### Exercise goal
Nothing but the lines from the start of the entries below through the line containing "feira que Ricardo" should appear in the answer, copied exactly and free of pictures.

### Source data
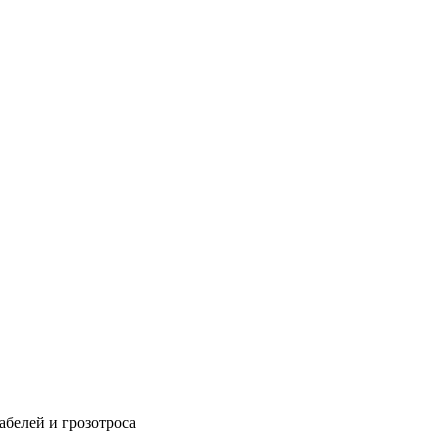
абелей и грозотроса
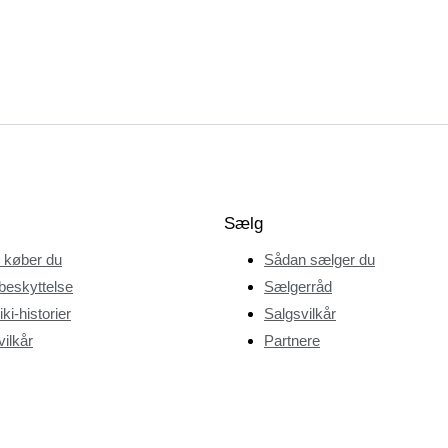
Sælg
 køber du
Sådan sælger du
beskyttelse
Sælgerråd
ki-historier
Salgsvilkår
ilkår
Partnere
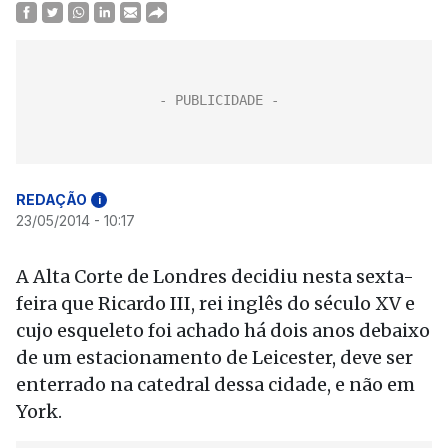
REDAÇÃO
i
23/05/2014 - 10:17
A Alta Corte de Londres decidiu nesta sexta-
feira que Ricardo III, rei inglês do século XV e
cujo esqueleto foi achado há dois anos debaixo
de um estacionamento de Leicester, deve ser
enterrado na catedral dessa cidade, e não em
York.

### Written response
абелей и грозотроса
Sælg
 køber du
Sådan sælger du
beskyttelse
Sælgerråd
ki-historier
Salgsvilkår
ilkår
Partnere
REDAÇÃO
i
23/05/2014 - 10:17
A Alta Corte de Londres decidiu nesta sexta-
feira que Ricardo III, rei inglês do século XV e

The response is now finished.